Бересов увидел, как сплошной дым разрывов накрыл густую массу гитлеровцев на дороге и они, как затравленные волки, метнулись к оврагу.
— Чистая работа!.. — вырвалось у него.
В степи не было видно уже ни одного бегущего немца, только неподвижно чернели не то убитые, не то залегшие под огнем, да ползли куда-то по снежному полю раненые.

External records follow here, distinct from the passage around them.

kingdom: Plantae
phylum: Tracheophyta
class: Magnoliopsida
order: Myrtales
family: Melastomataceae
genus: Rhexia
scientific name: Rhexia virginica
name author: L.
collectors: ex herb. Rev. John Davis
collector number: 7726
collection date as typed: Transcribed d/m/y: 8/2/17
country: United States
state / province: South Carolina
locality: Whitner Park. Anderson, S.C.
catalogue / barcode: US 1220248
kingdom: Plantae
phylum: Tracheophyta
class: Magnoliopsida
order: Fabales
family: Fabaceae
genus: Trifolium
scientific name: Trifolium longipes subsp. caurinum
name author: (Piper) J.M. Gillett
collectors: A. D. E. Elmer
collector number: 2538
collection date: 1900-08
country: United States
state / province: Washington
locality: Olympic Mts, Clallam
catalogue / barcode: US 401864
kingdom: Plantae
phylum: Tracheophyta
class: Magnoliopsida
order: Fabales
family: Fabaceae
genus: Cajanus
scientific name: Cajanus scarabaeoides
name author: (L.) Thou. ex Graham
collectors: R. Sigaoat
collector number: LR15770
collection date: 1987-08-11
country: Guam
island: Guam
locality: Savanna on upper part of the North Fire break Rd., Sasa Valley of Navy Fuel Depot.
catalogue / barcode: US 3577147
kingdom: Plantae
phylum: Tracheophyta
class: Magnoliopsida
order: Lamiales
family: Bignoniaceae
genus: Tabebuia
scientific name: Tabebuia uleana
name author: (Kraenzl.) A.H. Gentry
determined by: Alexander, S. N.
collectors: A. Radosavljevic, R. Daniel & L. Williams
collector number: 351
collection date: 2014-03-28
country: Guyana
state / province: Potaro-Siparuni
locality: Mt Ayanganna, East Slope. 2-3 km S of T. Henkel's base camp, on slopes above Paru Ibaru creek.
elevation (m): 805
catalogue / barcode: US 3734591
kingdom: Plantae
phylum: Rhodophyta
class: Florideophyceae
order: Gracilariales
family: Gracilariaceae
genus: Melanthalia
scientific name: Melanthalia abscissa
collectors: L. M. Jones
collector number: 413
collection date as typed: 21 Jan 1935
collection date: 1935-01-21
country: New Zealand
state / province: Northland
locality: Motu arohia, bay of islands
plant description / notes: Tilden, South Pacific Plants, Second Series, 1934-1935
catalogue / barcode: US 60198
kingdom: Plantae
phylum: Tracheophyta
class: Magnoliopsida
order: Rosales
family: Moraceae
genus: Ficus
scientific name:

Метель не утихала. Больно била она по лицам бойцов, взвихривала плащ-палатки и полы шинелей, леденила пальцы, держащие оружие, забивала прицелы мокрым, липким снегом.
Вот уже и с омета, на котором обосновался командир полка, ничего нельзя разглядеть…
Бересов вызвал по телефону поочередно всех командиров батальонов, и те доложили обстановку. Командир второго батальона сообщил, что противник, сброшенный с дороги, рассыпался по полю, залег и ведет сильный огонь. Перед третьим, правофланговым, батальоном немецкая пехота, пользуясь плохой видимостью, уходит из-под удара правее, к стыку с соседним полком. Гурьев, докладывавший последним, сообщил, что его роты вышли почти к самому оврагу, вдоль которого густо залегли и окапываются немцы.
— Хочу подымать батальон в атаку, — закончил он. — Положение у нас выгодное…
— Постой, — остановил его Бересов, — сначала правый фланг с соседом сомкни. А то противник проскочит.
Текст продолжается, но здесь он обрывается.